GR5058 Final Practice Problems
Ben Goodrich
Answers will be available December 16, 2021
1 Text
Execute
data("constitution", package = "qss")
Each row of constitution contains the (English translation of the) text of the preamble to a constitution,
written by that country in that year for a total of 155.
• Create a country_year variable inside the constitution data.frame that combines the country and
year variables that uniquely identifies the observation (since some countries rewrite their constitutions
over time).
• Use the functions in the tidytext R package to make a “tidy” data.frame from the information in
constitution if the word is the unit of analysis
• Eliminate English “stop words” from the “tidy” data.frame to form a new data.frame
• How many words are left once the “stop words” have been removed from these Constitution preambles
and how many of those are unique?
• Which five words have the largest weight under the term-frequency inverse document-weight metric?
• Use functions in the dplyr package to create a tibble that counts up all of the times that a word appears
in each constitution’s preamble
• Use the cast_dtm function to create a document-term matrix
• Apply K-means clustering to this document-term matrix for some value of K. Which constitutions
appear in each cluster and how would you interpret those clusters?
2 Classification
Execute
data("OJ", package = "ISLR2")
• Split the data into training and testing, stratifying on Purchase, which is a the outcome variable (brand
of orange juice purchased)
• Estimate an appropriate but unpenalized logistic regression for this outcome in the training data
• Use Linear Discriminant Analysis to estimate a model with the same or similar set of predictors
• Use elastic net logistic regression to estimate a model with the same or similar set of predictors
• Which of the above models classifies best in the testing data if overall accuracy is the criterion?

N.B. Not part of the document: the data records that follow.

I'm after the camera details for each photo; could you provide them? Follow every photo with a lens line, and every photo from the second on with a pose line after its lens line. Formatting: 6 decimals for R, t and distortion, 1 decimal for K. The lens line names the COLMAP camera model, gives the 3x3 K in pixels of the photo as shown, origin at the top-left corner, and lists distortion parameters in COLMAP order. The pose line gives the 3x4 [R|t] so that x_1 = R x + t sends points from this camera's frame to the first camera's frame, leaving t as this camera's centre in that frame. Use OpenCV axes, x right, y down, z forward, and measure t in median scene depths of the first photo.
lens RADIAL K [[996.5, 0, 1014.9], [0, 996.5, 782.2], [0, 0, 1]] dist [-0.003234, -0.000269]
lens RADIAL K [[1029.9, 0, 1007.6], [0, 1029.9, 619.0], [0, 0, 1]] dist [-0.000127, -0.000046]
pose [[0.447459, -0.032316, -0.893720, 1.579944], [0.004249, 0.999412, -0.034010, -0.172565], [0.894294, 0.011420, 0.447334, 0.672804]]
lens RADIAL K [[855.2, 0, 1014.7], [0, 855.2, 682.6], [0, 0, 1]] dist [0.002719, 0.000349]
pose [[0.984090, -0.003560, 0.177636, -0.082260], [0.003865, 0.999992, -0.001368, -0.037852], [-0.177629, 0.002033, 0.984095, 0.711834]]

3 Neural Network Regression
In a blog post at
https://matloff.wordpress.com/2018/06/20/neural-networks-are-essentially-polynomial-regression/
1
the author links to a presentation and a paper that support their contention that “neural networks are
essentially polynomial regression”, i.e. regression models with typically multivariate, sometimes high-degree
polynomials as predictors.
Execute
data(College, package = "ISLR2")
• Split the data into training and testing
• Use the tidymodels framework to estimate a neural network model using the keras engine, but otherwise
with the default values of the tuning parameters
• Use OLS with step_interact and step_poly in the recipe to perform a regression with many polyno-
mials, as suggested in the blog post
• Is there any (maximum) polynomial degree such that the polynomial regression predicts better in the
training data than the previously estimated neural network if root mean-squared error is the criterion?
2